Advancing standardization. Leveraging the foundational and guiding role of standardization, China has updated the BDS standards system, and expedited the formulation and revision of standards concerning BDS applications. To promote industrial upgrading, China has made continuous efforts to form a comprehensive and sound BDS application standards system that covers organizational, sectoral, national and international standards, and ensures that all these standards are integrated and compatible with each other.
Strengthening intellectual property protection. China has raised the quality and efficiency of BDS-related patent examination to strengthen the BDS patent portfolio. The stakeholders of innovative BDS applications have been motivated to create, utilize, protect and manage intellectual property rights, laying solid foundations for the future development and exploitation of China’s satellite navigation patents.
Improving product testing and certification systems. China has strengthened top-level design for the testing and certification of BDS-related navigation products and has built a network of public service platforms for product testing and certification. In order to improve the quality of BDS applications and ensure security and reliability, testing and certification of BDS products has been organized in key industries and fields.
Establishing an industrial assessment system. To ensure the healthy and sustainable development of the BDS applications industry, China has worked to improve the feedback mechanism for BDS applications and established an assessment system for key industries and fields, major regions, mass applications, and international applications.
Reinforcing collaborative efforts. To better meet market demand, China has encouraged the building of a BDS industry alliance to expand channels that bring together enterprises, universities, research institutes, and end-users. Relevant industry associations and societies have been mobilized to play their role in bringing together the government and enterprises, so as to facilitate communication and cooperation while improving industry self-discipline.
Building industrial clusters. Key regions and cities have been encouraged to deploy BDS applications extensively based on their own resource endowment, with due consideration given to national strategies. The objective is to consolidate the distinctive strengths of each region and create BDS industrial clusters with R&D institutions, key enterprises, and industrial parks as the mainstay.

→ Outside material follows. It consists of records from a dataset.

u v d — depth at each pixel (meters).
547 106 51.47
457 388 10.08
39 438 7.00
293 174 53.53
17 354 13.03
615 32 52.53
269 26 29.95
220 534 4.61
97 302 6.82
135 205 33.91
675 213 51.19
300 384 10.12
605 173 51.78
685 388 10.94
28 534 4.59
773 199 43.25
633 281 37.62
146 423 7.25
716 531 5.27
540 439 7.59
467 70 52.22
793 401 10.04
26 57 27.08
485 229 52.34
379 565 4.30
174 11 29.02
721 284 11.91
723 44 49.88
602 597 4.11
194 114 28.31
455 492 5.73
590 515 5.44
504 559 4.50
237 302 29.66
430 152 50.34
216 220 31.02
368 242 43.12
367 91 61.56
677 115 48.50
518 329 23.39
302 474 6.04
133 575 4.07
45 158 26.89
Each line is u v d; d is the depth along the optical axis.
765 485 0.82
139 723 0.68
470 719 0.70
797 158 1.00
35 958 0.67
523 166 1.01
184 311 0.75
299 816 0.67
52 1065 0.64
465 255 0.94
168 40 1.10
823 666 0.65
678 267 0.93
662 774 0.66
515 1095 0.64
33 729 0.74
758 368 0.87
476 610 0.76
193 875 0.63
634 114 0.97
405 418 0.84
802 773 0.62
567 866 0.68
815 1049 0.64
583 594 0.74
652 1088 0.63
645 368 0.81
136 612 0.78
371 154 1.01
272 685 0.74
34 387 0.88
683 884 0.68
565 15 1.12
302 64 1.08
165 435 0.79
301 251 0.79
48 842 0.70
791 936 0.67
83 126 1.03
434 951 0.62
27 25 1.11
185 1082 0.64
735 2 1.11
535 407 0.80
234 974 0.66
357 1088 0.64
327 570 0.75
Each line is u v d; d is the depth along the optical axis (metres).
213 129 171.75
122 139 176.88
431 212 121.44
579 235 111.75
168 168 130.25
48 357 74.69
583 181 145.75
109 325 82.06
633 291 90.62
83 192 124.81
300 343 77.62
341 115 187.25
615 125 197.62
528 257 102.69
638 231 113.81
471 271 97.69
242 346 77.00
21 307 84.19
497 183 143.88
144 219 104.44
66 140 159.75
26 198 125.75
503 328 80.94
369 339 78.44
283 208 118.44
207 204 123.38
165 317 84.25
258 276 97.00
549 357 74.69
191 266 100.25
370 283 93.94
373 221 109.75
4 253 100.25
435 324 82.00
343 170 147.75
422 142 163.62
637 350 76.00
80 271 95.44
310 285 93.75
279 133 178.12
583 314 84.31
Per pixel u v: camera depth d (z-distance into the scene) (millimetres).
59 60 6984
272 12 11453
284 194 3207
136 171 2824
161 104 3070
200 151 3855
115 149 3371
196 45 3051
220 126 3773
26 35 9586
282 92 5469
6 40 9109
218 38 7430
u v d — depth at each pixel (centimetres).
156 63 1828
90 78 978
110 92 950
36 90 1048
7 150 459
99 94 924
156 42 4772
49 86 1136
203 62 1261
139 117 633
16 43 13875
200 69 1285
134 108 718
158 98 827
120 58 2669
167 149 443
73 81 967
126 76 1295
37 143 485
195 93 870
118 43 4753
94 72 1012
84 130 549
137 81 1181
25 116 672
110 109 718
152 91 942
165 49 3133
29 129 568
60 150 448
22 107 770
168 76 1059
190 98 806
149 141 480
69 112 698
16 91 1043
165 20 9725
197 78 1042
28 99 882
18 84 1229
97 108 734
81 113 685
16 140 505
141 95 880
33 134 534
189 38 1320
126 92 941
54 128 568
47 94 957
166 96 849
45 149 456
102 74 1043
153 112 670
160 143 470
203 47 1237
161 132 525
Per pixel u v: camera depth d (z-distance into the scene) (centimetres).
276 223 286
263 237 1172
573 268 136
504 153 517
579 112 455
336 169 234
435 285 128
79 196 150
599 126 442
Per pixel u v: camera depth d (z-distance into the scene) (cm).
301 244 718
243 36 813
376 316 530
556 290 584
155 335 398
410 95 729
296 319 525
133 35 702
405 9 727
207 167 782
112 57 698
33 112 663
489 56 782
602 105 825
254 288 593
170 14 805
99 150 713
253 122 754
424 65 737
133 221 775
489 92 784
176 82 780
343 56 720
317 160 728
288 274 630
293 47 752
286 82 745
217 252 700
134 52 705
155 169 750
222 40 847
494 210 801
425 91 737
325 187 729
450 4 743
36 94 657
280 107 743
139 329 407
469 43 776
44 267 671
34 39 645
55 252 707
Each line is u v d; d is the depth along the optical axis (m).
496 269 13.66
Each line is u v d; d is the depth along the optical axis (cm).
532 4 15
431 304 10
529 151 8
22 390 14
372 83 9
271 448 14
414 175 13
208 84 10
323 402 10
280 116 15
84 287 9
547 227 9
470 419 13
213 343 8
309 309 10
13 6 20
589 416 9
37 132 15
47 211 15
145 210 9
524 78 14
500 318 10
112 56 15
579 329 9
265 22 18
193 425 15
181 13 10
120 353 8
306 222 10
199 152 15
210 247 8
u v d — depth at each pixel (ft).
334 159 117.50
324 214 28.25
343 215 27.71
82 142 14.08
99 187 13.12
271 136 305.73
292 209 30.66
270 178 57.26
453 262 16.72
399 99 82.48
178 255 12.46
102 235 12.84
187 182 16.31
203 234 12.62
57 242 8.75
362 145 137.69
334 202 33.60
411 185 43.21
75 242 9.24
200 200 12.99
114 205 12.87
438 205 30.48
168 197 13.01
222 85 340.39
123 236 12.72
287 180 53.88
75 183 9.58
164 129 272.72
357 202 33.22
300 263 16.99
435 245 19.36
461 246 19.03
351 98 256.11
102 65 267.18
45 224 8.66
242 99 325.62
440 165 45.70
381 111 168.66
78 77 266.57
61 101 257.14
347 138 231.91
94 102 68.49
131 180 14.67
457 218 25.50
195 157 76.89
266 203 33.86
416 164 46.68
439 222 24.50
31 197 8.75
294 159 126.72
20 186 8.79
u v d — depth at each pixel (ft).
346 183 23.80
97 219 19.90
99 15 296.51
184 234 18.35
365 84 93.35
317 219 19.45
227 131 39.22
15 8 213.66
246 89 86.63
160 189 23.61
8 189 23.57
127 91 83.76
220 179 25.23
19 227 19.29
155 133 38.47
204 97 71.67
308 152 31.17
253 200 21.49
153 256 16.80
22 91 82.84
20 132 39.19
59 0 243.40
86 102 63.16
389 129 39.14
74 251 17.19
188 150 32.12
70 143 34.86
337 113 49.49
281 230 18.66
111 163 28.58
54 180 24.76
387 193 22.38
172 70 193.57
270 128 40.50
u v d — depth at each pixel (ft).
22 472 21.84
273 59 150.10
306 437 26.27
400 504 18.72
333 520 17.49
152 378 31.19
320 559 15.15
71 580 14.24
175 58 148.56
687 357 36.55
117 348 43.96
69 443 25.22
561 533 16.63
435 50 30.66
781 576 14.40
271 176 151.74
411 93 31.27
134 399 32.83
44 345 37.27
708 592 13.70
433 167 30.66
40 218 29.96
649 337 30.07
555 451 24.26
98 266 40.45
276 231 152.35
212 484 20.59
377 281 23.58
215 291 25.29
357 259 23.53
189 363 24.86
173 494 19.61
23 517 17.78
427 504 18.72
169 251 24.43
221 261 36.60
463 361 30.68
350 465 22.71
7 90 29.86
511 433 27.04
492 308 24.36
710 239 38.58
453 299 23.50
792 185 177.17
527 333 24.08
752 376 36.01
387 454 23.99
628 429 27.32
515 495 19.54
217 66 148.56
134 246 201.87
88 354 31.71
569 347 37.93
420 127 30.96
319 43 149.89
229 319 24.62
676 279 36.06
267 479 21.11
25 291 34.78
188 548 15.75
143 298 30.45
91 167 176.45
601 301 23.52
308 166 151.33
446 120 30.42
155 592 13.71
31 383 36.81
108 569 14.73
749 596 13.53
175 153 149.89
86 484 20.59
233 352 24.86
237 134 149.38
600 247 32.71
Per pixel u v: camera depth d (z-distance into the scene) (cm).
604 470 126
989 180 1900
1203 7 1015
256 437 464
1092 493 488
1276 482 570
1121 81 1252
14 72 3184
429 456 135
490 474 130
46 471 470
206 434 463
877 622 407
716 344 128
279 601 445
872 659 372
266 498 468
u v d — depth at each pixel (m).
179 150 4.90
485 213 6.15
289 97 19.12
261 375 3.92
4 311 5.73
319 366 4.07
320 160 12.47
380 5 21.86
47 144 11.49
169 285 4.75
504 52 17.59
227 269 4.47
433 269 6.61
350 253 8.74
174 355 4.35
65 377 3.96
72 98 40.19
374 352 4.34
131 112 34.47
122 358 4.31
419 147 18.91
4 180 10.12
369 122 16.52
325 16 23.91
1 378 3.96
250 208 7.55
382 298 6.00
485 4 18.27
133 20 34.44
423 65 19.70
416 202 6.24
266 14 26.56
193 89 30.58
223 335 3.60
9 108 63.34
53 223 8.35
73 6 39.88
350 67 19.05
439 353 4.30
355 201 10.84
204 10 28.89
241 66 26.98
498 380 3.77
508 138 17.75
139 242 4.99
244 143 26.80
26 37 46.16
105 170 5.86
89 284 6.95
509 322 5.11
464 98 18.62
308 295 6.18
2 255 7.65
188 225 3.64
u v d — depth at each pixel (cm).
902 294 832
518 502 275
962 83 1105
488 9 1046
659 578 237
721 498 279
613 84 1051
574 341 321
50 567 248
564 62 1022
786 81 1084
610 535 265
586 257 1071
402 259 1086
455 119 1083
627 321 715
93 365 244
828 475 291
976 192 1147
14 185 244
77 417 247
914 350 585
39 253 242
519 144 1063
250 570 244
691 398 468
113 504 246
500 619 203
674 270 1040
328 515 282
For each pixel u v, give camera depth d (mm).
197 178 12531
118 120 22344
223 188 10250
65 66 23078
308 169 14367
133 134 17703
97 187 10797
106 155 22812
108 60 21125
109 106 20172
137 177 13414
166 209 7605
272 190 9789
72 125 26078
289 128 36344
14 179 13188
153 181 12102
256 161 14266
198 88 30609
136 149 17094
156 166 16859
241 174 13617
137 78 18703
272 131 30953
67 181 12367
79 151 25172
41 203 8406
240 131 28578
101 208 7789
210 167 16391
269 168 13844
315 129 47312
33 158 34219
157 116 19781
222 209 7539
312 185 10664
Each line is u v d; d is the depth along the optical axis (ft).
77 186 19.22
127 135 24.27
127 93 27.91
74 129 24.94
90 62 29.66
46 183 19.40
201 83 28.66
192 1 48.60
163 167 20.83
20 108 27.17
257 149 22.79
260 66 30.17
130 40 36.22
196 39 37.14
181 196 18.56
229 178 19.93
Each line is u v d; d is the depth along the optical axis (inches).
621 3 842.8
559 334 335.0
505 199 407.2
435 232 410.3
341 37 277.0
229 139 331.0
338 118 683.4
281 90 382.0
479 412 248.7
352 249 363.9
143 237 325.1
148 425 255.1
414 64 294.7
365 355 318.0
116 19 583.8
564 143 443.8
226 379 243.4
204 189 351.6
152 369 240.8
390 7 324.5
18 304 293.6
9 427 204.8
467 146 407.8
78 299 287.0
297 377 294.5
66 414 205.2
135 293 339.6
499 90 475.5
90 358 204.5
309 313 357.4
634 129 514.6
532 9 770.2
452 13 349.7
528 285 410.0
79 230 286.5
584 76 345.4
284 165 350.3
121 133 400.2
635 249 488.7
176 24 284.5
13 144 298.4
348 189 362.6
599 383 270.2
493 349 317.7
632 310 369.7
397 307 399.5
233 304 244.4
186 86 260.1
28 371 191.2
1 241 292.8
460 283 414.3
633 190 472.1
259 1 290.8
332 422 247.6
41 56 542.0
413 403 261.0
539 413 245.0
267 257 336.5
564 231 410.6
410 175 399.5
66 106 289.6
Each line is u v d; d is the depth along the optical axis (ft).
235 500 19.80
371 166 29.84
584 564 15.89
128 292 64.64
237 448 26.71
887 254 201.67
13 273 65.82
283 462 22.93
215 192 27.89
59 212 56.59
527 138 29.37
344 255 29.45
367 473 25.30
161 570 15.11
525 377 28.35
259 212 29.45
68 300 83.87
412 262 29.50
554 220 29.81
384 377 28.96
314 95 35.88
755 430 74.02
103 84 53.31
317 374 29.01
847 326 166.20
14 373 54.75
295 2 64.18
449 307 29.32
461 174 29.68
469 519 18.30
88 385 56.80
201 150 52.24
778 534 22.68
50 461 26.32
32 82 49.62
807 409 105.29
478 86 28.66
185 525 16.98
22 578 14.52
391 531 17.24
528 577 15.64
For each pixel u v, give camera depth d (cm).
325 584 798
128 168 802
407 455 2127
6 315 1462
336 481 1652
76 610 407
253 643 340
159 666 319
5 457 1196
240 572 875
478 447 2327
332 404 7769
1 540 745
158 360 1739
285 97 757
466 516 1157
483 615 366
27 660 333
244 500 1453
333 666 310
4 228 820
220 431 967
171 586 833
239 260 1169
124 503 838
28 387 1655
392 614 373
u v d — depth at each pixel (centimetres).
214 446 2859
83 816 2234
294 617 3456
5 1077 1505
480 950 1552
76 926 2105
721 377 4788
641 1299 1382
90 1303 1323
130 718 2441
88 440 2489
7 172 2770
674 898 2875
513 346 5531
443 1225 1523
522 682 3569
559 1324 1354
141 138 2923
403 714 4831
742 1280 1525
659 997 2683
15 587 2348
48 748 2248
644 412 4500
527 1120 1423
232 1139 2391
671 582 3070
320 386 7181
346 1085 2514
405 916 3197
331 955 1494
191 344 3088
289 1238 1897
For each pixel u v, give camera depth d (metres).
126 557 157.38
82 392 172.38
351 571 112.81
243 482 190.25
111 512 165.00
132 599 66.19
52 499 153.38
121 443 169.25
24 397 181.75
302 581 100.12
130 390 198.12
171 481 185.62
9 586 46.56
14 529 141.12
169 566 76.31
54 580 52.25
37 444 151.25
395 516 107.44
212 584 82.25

4. Ways and Means to Promote Industrial Development
BDS has been widely used in various industries and fields in China’s socioeconomic development. It has been deeply integrated with emerging technologies such as big data, the internet of things, and artificial intelligence, fostering new business forms based on BDS. Together these have underpinned digital socioeconomic transformation with improved quality and efficiency, adding convenience and color to people’s lives.
Giving full play to the leading role of key industries. Some key industries that have the potential for scale application and significant socioeconomic benefits have been selected as pilot entities for BDS applications, along with their respective regions, with due consideration to national development strategies. In this way, China has worked out comprehensive solutions to push forward large-scale application of BDS.
Entering key fields. BDS has been swiftly applied to key fields that have a vital bearing on the national economy, people’s lives, public interest, national security, public security, and economic security, and has effectively improved the reliability and security of these fields.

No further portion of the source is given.